90 anos de Ruth Cardoso: uma viagem no tempo

Ruth Cardoso faria 90 anos em 19 de setembro próximo. Se ela pudesse analisar as relações entre governo e sociedade civil no Brasil e no mundo de 2020, provavelmente, nos diria que avançamos para o passado. Os ganhos vividos no debate e nas políticas sociais na segunda metade dos anos 1990, especialmente com o Comunidade Solidária, foram seguidos por grandes saltos… para trás.

Esse foi um pouco o tom do evento realizado em parceria entre a Fundação FHC, o Centro Ruth Cardoso e o Insper.

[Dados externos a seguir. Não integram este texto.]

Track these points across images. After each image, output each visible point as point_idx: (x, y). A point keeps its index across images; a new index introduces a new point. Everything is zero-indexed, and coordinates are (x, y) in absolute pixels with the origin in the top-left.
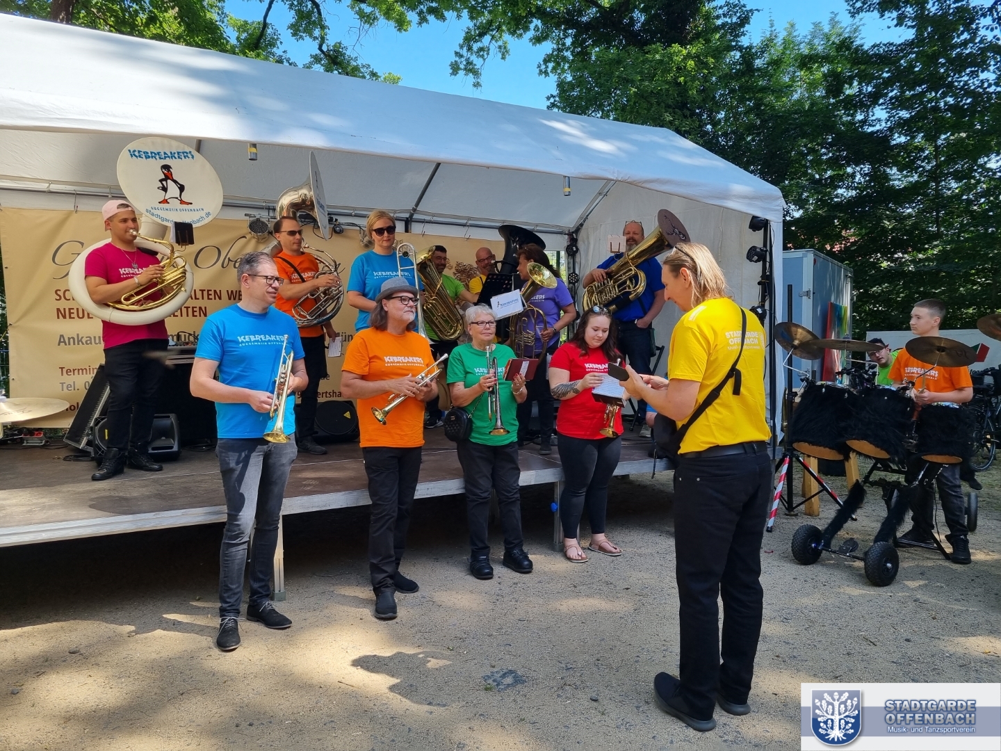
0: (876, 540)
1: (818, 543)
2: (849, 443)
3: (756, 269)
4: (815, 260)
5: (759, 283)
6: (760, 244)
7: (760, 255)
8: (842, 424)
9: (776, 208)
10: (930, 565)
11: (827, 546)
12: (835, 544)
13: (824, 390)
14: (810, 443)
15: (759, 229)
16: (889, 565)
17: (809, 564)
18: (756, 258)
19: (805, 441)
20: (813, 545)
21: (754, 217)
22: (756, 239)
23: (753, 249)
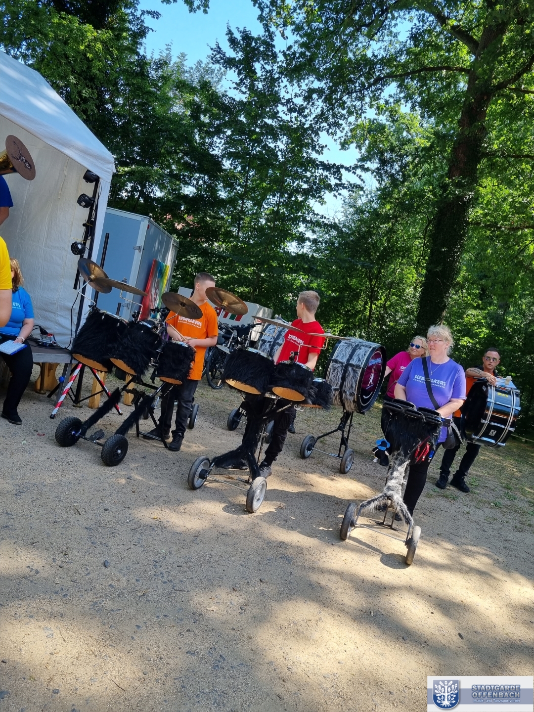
0: (116, 433)
1: (76, 432)
2: (112, 360)
3: (83, 213)
4: (149, 226)
5: (84, 225)
6: (90, 195)
7: (89, 202)
8: (110, 345)
9: (108, 170)
10: (153, 451)
11: (83, 433)
12: (89, 434)
13: (103, 317)
14: (83, 355)
15: (91, 181)
16: (119, 451)
17: (67, 447)
18: (84, 204)
19: (80, 354)
20: (73, 432)
21: (88, 171)
22: (88, 189)
23: (83, 196)
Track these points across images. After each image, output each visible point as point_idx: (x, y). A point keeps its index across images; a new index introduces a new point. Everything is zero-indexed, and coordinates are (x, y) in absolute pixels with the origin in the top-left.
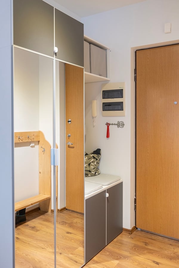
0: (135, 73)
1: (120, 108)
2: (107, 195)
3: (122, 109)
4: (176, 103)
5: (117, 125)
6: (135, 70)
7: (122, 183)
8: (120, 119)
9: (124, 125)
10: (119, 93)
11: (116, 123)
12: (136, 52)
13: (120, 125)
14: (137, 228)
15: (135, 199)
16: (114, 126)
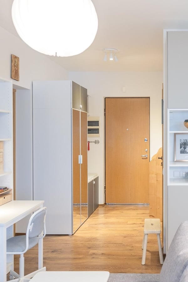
0: (105, 111)
1: (97, 132)
2: (94, 182)
3: (98, 133)
4: (127, 129)
5: (95, 142)
6: (105, 109)
7: (98, 177)
8: (97, 139)
9: (99, 142)
10: (96, 123)
11: (94, 141)
12: (105, 99)
13: (96, 142)
14: (106, 204)
15: (105, 187)
16: (92, 143)
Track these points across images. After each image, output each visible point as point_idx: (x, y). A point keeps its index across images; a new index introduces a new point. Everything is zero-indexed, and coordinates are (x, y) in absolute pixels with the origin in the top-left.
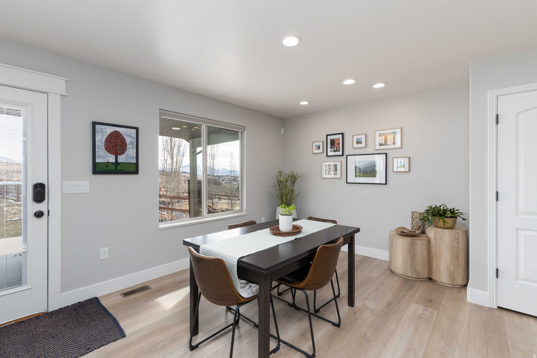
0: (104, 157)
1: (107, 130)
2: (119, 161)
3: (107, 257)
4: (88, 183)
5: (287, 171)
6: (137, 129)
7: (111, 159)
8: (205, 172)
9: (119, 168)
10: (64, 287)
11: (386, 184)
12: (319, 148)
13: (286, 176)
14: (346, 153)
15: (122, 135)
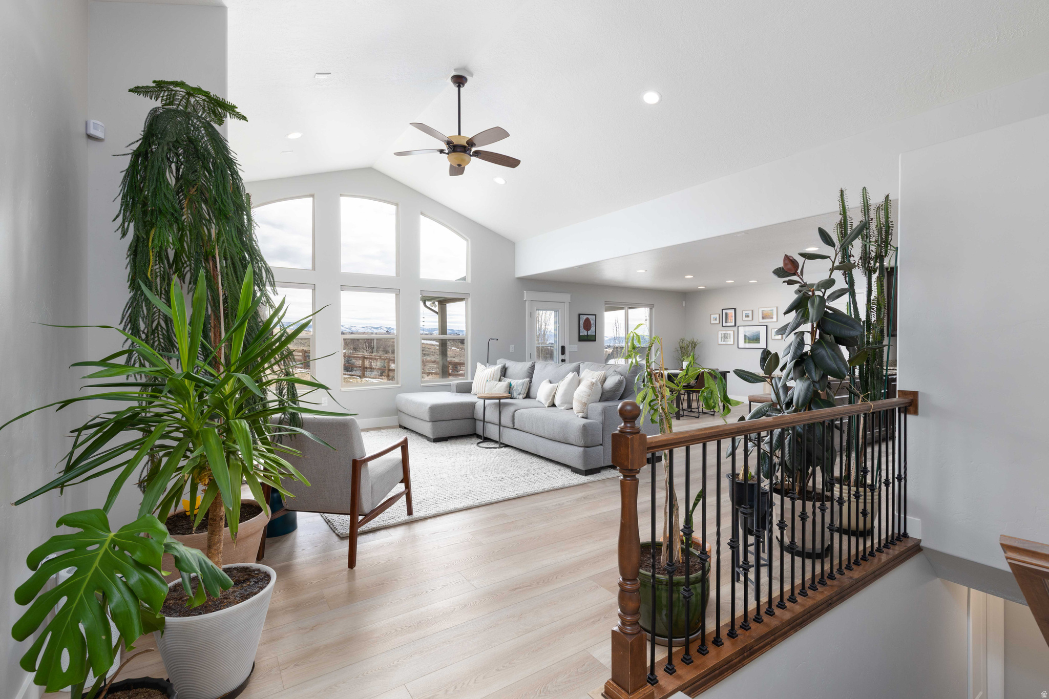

Ao celebrar a data, homenagear a antropóloga, ativista social e primeira-dama, os convidados destacaram como as relações entre sociedade civil e governo retrocederam em relação ao que eram 25 anos atrás.  As ideias e práticas de Dona Ruth ficaram desatualizados para nós por estarem perdidos no futuro.

Ricardo Paes de Barros chamou a atenção para três grandes mudanças nas últimas décadas relacionadas ao legado de Dona Ruth: o aumento do gasto em política pública que chega a 25% do PIB sem, no entanto, gerar indicadores sociais compatíveis ao volume de recursos; a participação do setor privado no debate dos temas públicos inclusive com aporte significativo de dinheiro; e, mais importante na perspectiva relações governamentais e sociedade civil, a abertura de espaços para participação política da sociedade civil.

As organizações da sociedade civil, OSCs, são críticas para qualificar a elaboração das políticas, viabilizar a aplicação de recursos, inovar, documentar e disseminar as melhores práticas, dar escalabilidade para programas e políticas. No entanto, as OSCs ainda enfrentam desafios de manutenção dos espaços e mecanismo públicos de participação – notadamente os conselhos, conferências e afins – tem de confrontar-se com concepções de que políticas sociais devem ser estatais ou de que atuam em substituição ao governo, sofrem para manter independência quando o financiamento das ações é, principalmente, governamental.

Augusto de Franco destacou que ideias e práticas que buscavam estimular um novo padrão de relacionamento entre estado e sociedade ficaram no passado. Mais ou menos nestas palavras, ele sentenciou que estamos perdidos por que o mundo regrediu e ficamos lá na frente, largados no futuro enquanto o mundo voltou. De suas considerações, destaco o impacto do contexto global e nacional no ambiente em que as relações com o governo acontecem, o retorno a contradições que se acreditavam superadas: entre dever do Estado e responsabilidade do cidadão; políticas públicas e ação comunitária; participação da sociedade civil e protagonismo nas estratégias de desenvolvimento. Viemos da queda do muro de Berlim para as Torres Gêmeas e Guerra ao Terror; do ciclo de Conferências Sociais da ONU (ilustro o argumento do Augusto) para o Unilateralismo. Passamos das rodadas de interlocução política com os principais atores – sem distinção ideológica ou político-partidária – para o desmonte dos espaços e para a transformação dos “outros” em inimigos internos.

Olhando para trás, entendemos que estivemos mais à frente do que estamos hoje. Estamos de volta ao ponto em que é preciso amadurecer as relações entre a sociedade civil e o estado; aprofundar a concepção de que desenvolvimento não é crescimento econômico e de que desenvolvimento é para todos – não só políticas sociais para os pobres; reafirmar que é a qualidade do tecido social que sustenta a democracia; ocupar os espaços de participação política de forma qualificada. Como diria Eduardo Bueno, meu relato está cheio de generalizações e simplificações, mas o quadro geral é esse mesmo. O vídeo das falas na íntegra está disponível na internet. Entendo, particularmente, que a atividade de fazer relações governamentais nos coloca no centro desta viagem no tempo.